General information
- Location: County Durham, England, UK
- Coordinates: 54°30′11″N 1°28′30″W﻿ / ﻿54.503°N 1.475°W
- OS grid: NZ341120

= Dinsdale Park =

Dinsdale Park is a 19th-century mansion and former Spa hotel at Low Dinsdale, near Darlington, County Durham, England now converted into residential apartments. It is a Grade II listed building.

Low Dinsdale Manor estate, anciently the seat of the Surtees family, was acquired by John Lambton of Lambton in 1770.

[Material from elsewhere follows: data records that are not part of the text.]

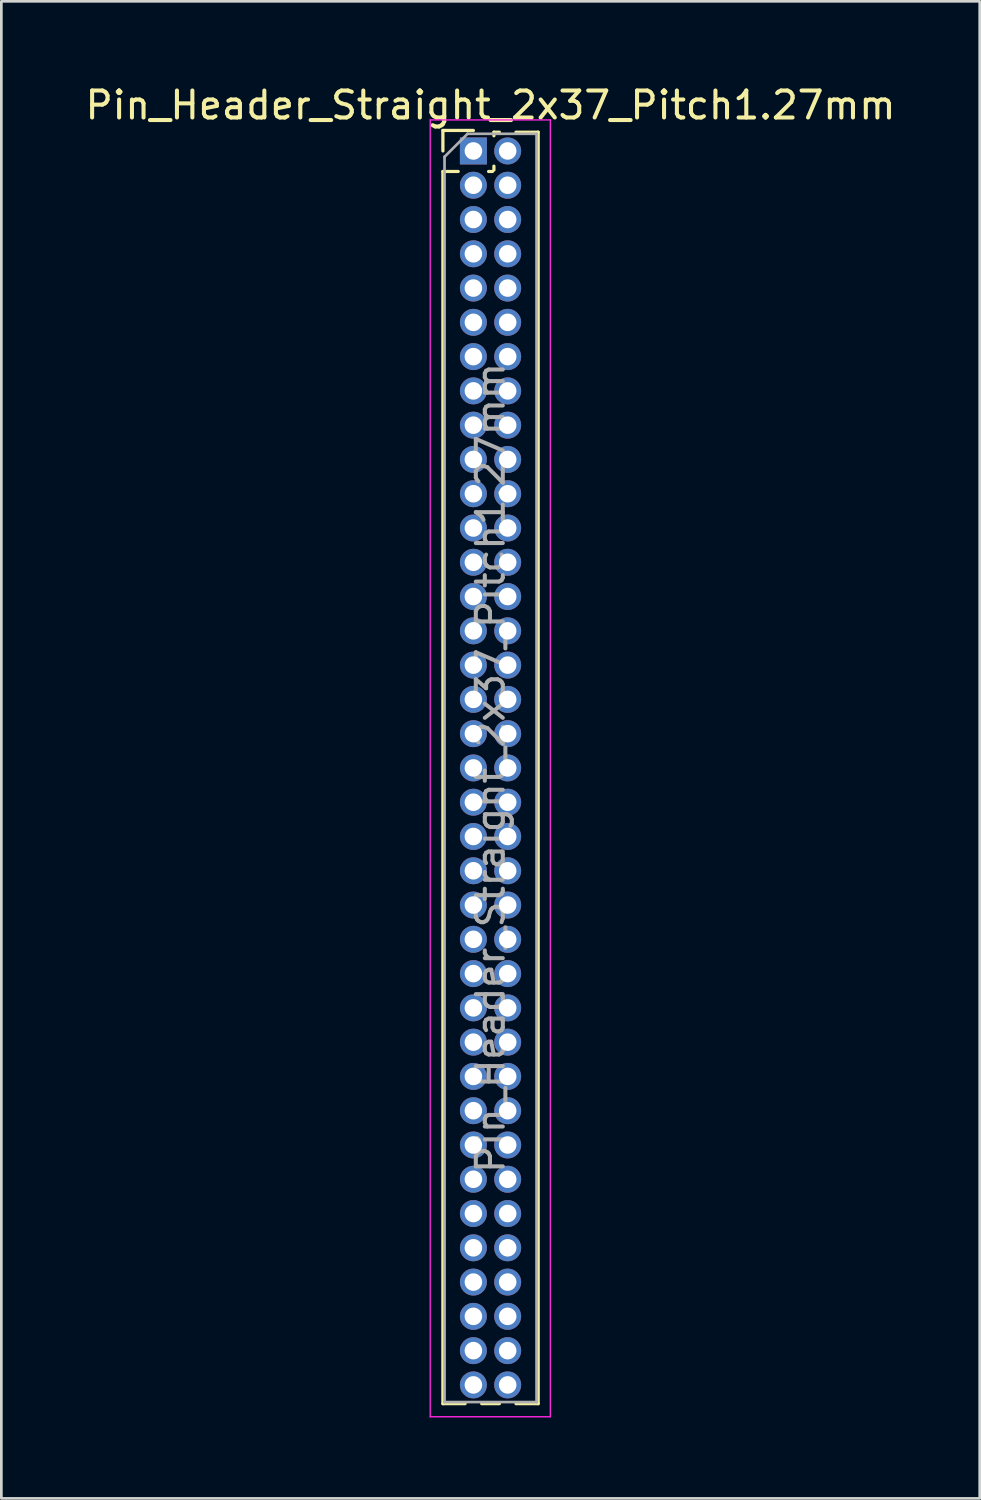
<source format=kicad_pcb>
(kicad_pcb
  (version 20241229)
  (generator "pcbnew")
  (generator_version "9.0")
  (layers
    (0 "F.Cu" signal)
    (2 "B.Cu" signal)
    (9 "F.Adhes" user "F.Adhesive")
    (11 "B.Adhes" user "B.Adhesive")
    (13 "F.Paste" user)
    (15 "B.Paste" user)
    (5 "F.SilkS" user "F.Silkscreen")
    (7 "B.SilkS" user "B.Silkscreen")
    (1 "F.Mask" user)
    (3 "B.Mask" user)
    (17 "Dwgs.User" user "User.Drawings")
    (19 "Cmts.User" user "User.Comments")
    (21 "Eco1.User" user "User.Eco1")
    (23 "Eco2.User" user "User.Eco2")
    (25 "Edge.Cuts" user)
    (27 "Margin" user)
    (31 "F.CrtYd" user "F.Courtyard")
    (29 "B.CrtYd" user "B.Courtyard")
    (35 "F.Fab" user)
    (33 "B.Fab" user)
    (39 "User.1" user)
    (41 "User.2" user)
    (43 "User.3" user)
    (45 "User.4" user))
  (footprint "Pin_Header_Straight_2x37_Pitch1.27mm"
    (layer "F.Cu")
    (at 14.49 2.543)
    (property "Reference" "Pin_Header_Straight_2x37_Pitch1.27mm" (at 0.635 -1.695 0) (layer "F.SilkS") (effects (font (size 1 1) (thickness 0.15))))
    (attr through_hole)
    (fp_line (start -1.13 -0.76) (end 0 -0.76) (stroke (width 0.12) (type solid)) (layer "F.SilkS"))
    (fp_line (start -1.13 0) (end -1.13 -0.76) (stroke (width 0.12) (type solid)) (layer "F.SilkS"))
    (fp_line (start -1.13 0.76) (end -1.13 46.415) (stroke (width 0.12) (type solid)) (layer "F.SilkS"))
    (fp_line (start -1.13 0.76) (end -0.563 0.76) (stroke (width 0.12) (type solid)) (layer "F.SilkS"))
    (fp_line (start -1.13 46.415) (end -0.308 46.415) (stroke (width 0.12) (type solid)) (layer "F.SilkS"))
    (fp_line (start 0.308 46.415) (end 0.962 46.415) (stroke (width 0.12) (type solid)) (layer "F.SilkS"))
    (fp_line (start 0.563 0.76) (end 0.707 0.76) (stroke (width 0.12) (type solid)) (layer "F.SilkS"))
    (fp_line (start 0.76 -0.695) (end 0.962 -0.695) (stroke (width 0.12) (type solid)) (layer "F.SilkS"))
    (fp_line (start 0.76 -0.563) (end 0.76 -0.695) (stroke (width 0.12) (type solid)) (layer "F.SilkS"))
    (fp_line (start 0.76 0.707) (end 0.76 0.563) (stroke (width 0.12) (type solid)) (layer "F.SilkS"))
    (fp_line (start 1.578 -0.695) (end 2.4 -0.695) (stroke (width 0.12) (type solid)) (layer "F.SilkS"))
    (fp_line (start 1.578 46.415) (end 2.4 46.415) (stroke (width 0.12) (type solid)) (layer "F.SilkS"))
    (fp_line (start 2.4 -0.695) (end 2.4 46.415) (stroke (width 0.12) (type solid)) (layer "F.SilkS"))
    (fp_line (start -1.6 -1.15) (end -1.6 46.9) (stroke (width 0.05) (type solid)) (layer "F.CrtYd"))
    (fp_line (start -1.6 46.9) (end 2.85 46.9) (stroke (width 0.05) (type solid)) (layer "F.CrtYd"))
    (fp_line (start 2.85 -1.15) (end -1.6 -1.15) (stroke (width 0.05) (type solid)) (layer "F.CrtYd"))
    (fp_line (start 2.85 46.9) (end 2.85 -1.15) (stroke (width 0.05) (type solid)) (layer "F.CrtYd"))
    (fp_line (start -1.07 0.217) (end -0.217 -0.635) (stroke (width 0.1) (type solid)) (layer "F.Fab"))
    (fp_line (start -1.07 46.355) (end -1.07 0.217) (stroke (width 0.1) (type solid)) (layer "F.Fab"))
    (fp_line (start -0.217 -0.635) (end 2.34 -0.635) (stroke (width 0.1) (type solid)) (layer "F.Fab"))
    (fp_line (start 2.34 -0.635) (end 2.34 46.355) (stroke (width 0.1) (type solid)) (layer "F.Fab"))
    (fp_line (start 2.34 46.355) (end -1.07 46.355) (stroke (width 0.1) (type solid)) (layer "F.Fab"))
    (fp_text user "${REFERENCE}" (at 0.635 22.86 90) (layer "F.Fab") (effects (font (size 1 1) (thickness 0.15))))
    (pad "1" thru_hole rect (at 0 0) (size 1 1) (drill 0.65) (layers "*.Cu" "*.Mask"))
    (pad "2" thru_hole oval (at 1.27 0) (size 1 1) (drill 0.65) (layers "*.Cu" "*.Mask"))
    (pad "3" thru_hole oval (at 0 1.27) (size 1 1) (drill 0.65) (layers "*.Cu" "*.Mask"))
    (pad "4" thru_hole oval (at 1.27 1.27) (size 1 1) (drill 0.65) (layers "*.Cu" "*.Mask"))
    (pad "5" thru_hole oval (at 0 2.54) (size 1 1) (drill 0.65) (layers "*.Cu" "*.Mask"))
    (pad "6" thru_hole oval (at 1.27 2.54) (size 1 1) (drill 0.65) (layers "*.Cu" "*.Mask"))
    (pad "7" thru_hole oval (at 0 3.81) (size 1 1) (drill 0.65) (layers "*.Cu" "*.Mask"))
    (pad "8" thru_hole oval (at 1.27 3.81) (size 1 1) (drill 0.65) (layers "*.Cu" "*.Mask"))
    (pad "9" thru_hole oval (at 0 5.08) (size 1 1) (drill 0.65) (layers "*.Cu" "*.Mask"))
    (pad "10" thru_hole oval (at 1.27 5.08) (size 1 1) (drill 0.65) (layers "*.Cu" "*.Mask"))
    (pad "11" thru_hole oval (at 0 6.35) (size 1 1) (drill 0.65) (layers "*.Cu" "*.Mask"))
    (pad "12" thru_hole oval (at 1.27 6.35) (size 1 1) (drill 0.65) (layers "*.Cu" "*.Mask"))
    (pad "13" thru_hole oval (at 0 7.62) (size 1 1) (drill 0.65) (layers "*.Cu" "*.Mask"))
    (pad "14" thru_hole oval (at 1.27 7.62) (size 1 1) (drill 0.65) (layers "*.Cu" "*.Mask"))
    (pad "15" thru_hole oval (at 0 8.89) (size 1 1) (drill 0.65) (layers "*.Cu" "*.Mask"))
    (pad "16" thru_hole oval (at 1.27 8.89) (size 1 1) (drill 0.65) (layers "*.Cu" "*.Mask"))
    (pad "17" thru_hole oval (at 0 10.16) (size 1 1) (drill 0.65) (layers "*.Cu" "*.Mask"))
    (pad "18" thru_hole oval (at 1.27 10.16) (size 1 1) (drill 0.65) (layers "*.Cu" "*.Mask"))
    (pad "19" thru_hole oval (at 0 11.43) (size 1 1) (drill 0.65) (layers "*.Cu" "*.Mask"))
    (pad "20" thru_hole oval (at 1.27 11.43) (size 1 1) (drill 0.65) (layers "*.Cu" "*.Mask"))
    (pad "21" thru_hole oval (at 0 12.7) (size 1 1) (drill 0.65) (layers "*.Cu" "*.Mask"))
    (pad "22" thru_hole oval (at 1.27 12.7) (size 1 1) (drill 0.65) (layers "*.Cu" "*.Mask"))
    (pad "23" thru_hole oval (at 0 13.97) (size 1 1) (drill 0.65) (layers "*.Cu" "*.Mask"))
    (pad "24" thru_hole oval (at 1.27 13.97) (size 1 1) (drill 0.65) (layers "*.Cu" "*.Mask"))
    (pad "25" thru_hole oval (at 0 15.24) (size 1 1) (drill 0.65) (layers "*.Cu" "*.Mask"))
    (pad "26" thru_hole oval (at 1.27 15.24) (size 1 1) (drill 0.65) (layers "*.Cu" "*.Mask"))
    (pad "27" thru_hole oval (at 0 16.51) (size 1 1) (drill 0.65) (layers "*.Cu" "*.Mask"))
    (pad "28" thru_hole oval (at 1.27 16.51) (size 1 1) (drill 0.65) (layers "*.Cu" "*.Mask"))
    (pad "29" thru_hole oval (at 0 17.78) (size 1 1) (drill 0.65) (layers "*.Cu" "*.Mask"))
    (pad "30" thru_hole oval (at 1.27 17.78) (size 1 1) (drill 0.65) (layers "*.Cu" "*.Mask"))
    (pad "31" thru_hole oval (at 0 19.05) (size 1 1) (drill 0.65) (layers "*.Cu" "*.Mask"))
    (pad "32" thru_hole oval (at 1.27 19.05) (size 1 1) (drill 0.65) (layers "*.Cu" "*.Mask"))
    (pad "33" thru_hole oval (at 0 20.32) (size 1 1) (drill 0.65) (layers "*.Cu" "*.Mask"))
    (pad "34" thru_hole oval (at 1.27 20.32) (size 1 1) (drill 0.65) (layers "*.Cu" "*.Mask"))
    (pad "35" thru_hole oval (at 0 21.59) (size 1 1) (drill 0.65) (layers "*.Cu" "*.Mask"))
    (pad "36" thru_hole oval (at 1.27 21.59) (size 1 1) (drill 0.65) (layers "*.Cu" "*.Mask"))
    (pad "37" thru_hole oval (at 0 22.86) (size 1 1) (drill 0.65) (layers "*.Cu" "*.Mask"))
    (pad "38" thru_hole oval (at 1.27 22.86) (size 1 1) (drill 0.65) (layers "*.Cu" "*.Mask"))
    (pad "39" thru_hole oval (at 0 24.13) (size 1 1) (drill 0.65) (layers "*.Cu" "*.Mask"))
    (pad "40" thru_hole oval (at 1.27 24.13) (size 1 1) (drill 0.65) (layers "*.Cu" "*.Mask"))
    (pad "41" thru_hole oval (at 0 25.4) (size 1 1) (drill 0.65) (layers "*.Cu" "*.Mask"))
    (pad "42" thru_hole oval (at 1.27 25.4) (size 1 1) (drill 0.65) (layers "*.Cu" "*.Mask"))
    (pad "43" thru_hole oval (at 0 26.67) (size 1 1) (drill 0.65) (layers "*.Cu" "*.Mask"))
    (pad "44" thru_hole oval (at 1.27 26.67) (size 1 1) (drill 0.65) (layers "*.Cu" "*.Mask"))
    (pad "45" thru_hole oval (at 0 27.94) (size 1 1) (drill 0.65) (layers "*.Cu" "*.Mask"))
    (pad "46" thru_hole oval (at 1.27 27.94) (size 1 1) (drill 0.65) (layers "*.Cu" "*.Mask"))
    (pad "47" thru_hole oval (at 0 29.21) (size 1 1) (drill 0.65) (layers "*.Cu" "*.Mask"))
    (pad "48" thru_hole oval (at 1.27 29.21) (size 1 1) (drill 0.65) (layers "*.Cu" "*.Mask"))
    (pad "49" thru_hole oval (at 0 30.48) (size 1 1) (drill 0.65) (layers "*.Cu" "*.Mask"))
    (pad "50" thru_hole oval (at 1.27 30.48) (size 1 1) (drill 0.65) (layers "*.Cu" "*.Mask"))
    (pad "51" thru_hole oval (at 0 31.75) (size 1 1) (drill 0.65) (layers "*.Cu" "*.Mask"))
    (pad "52" thru_hole oval (at 1.27 31.75) (size 1 1) (drill 0.65) (layers "*.Cu" "*.Mask"))
    (pad "53" thru_hole oval (at 0 33.02) (size 1 1) (drill 0.65) (layers "*.Cu" "*.Mask"))
    (pad "54" thru_hole oval (at 1.27 33.02) (size 1 1) (drill 0.65) (layers "*.Cu" "*.Mask"))
    (pad "55" thru_hole oval (at 0 34.29) (size 1 1) (drill 0.65) (layers "*.Cu" "*.Mask"))
    (pad "56" thru_hole oval (at 1.27 34.29) (size 1 1) (drill 0.65) (layers "*.Cu" "*.Mask"))
    (pad "57" thru_hole oval (at 0 35.56) (size 1 1) (drill 0.65) (layers "*.Cu" "*.Mask"))
    (pad "58" thru_hole oval (at 1.27 35.56) (size 1 1) (drill 0.65) (layers "*.Cu" "*.Mask"))
    (pad "59" thru_hole oval (at 0 36.83) (size 1 1) (drill 0.65) (layers "*.Cu" "*.Mask"))
    (pad "60" thru_hole oval (at 1.27 36.83) (size 1 1) (drill 0.65) (layers "*.Cu" "*.Mask"))
    (pad "61" thru_hole oval (at 0 38.1) (size 1 1) (drill 0.65) (layers "*.Cu" "*.Mask"))
    (pad "62" thru_hole oval (at 1.27 38.1) (size 1 1) (drill 0.65) (layers "*.Cu" "*.Mask"))
    (pad "63" thru_hole oval (at 0 39.37) (size 1 1) (drill 0.65) (layers "*.Cu" "*.Mask"))
    (pad "64" thru_hole oval (at 1.27 39.37) (size 1 1) (drill 0.65) (layers "*.Cu" "*.Mask"))
    (pad "65" thru_hole oval (at 0 40.64) (size 1 1) (drill 0.65) (layers "*.Cu" "*.Mask"))
    (pad "66" thru_hole oval (at 1.27 40.64) (size 1 1) (drill 0.65) (layers "*.Cu" "*.Mask"))
    (pad "67" thru_hole oval (at 0 41.91) (size 1 1) (drill 0.65) (layers "*.Cu" "*.Mask"))
    (pad "68" thru_hole oval (at 1.27 41.91) (size 1 1) (drill 0.65) (layers "*.Cu" "*.Mask"))
    (pad "69" thru_hole oval (at 0 43.18) (size 1 1) (drill 0.65) (layers "*.Cu" "*.Mask"))
    (pad "70" thru_hole oval (at 1.27 43.18) (size 1 1) (drill 0.65) (layers "*.Cu" "*.Mask"))
    (pad "71" thru_hole oval (at 0 44.45) (size 1 1) (drill 0.65) (layers "*.Cu" "*.Mask"))
    (pad "72" thru_hole oval (at 1.27 44.45) (size 1 1) (drill 0.65) (layers "*.Cu" "*.Mask"))
    (pad "73" thru_hole oval (at 0 45.72) (size 1 1) (drill 0.65) (layers "*.Cu" "*.Mask"))
    (pad "74" thru_hole oval (at 1.27 45.72) (size 1 1) (drill 0.65) (layers "*.Cu" "*.Mask")))
  (gr_rect
    (start -3 -3)
    (end 33.25 52.468)
    (stroke (width 0.1) (type default))
    (fill no)
    (layer "Edge.Cuts")))
</source>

In 1789, during drilling for coal, a natural spring of sulphurated mineral water was discovered on the northern bank of the River Tees at Dinsdale. The first Spa was established there in 1797. In 1829 John Lambton, 1st Earl of Durham built the Dinsdale Spa Hotel on his estate to a design by architect Ignatius Bonomi. The three storey seven bayed mansion provided accommodation for seventy visitors. The business was not greatly successful and the property was sold for residential use, together with the manor, in 1844 to Henry George Surtees (High Sheriff of Durham) a descendant of the ancient family.

Following the sale of the property in 1914 by Aubone Surtees, the building has had various uses, including a psychiatric hospital, a local authority residential school and a nursing home. The grounds were laid out as a golf course and more recently the building has been converted into residential apartments.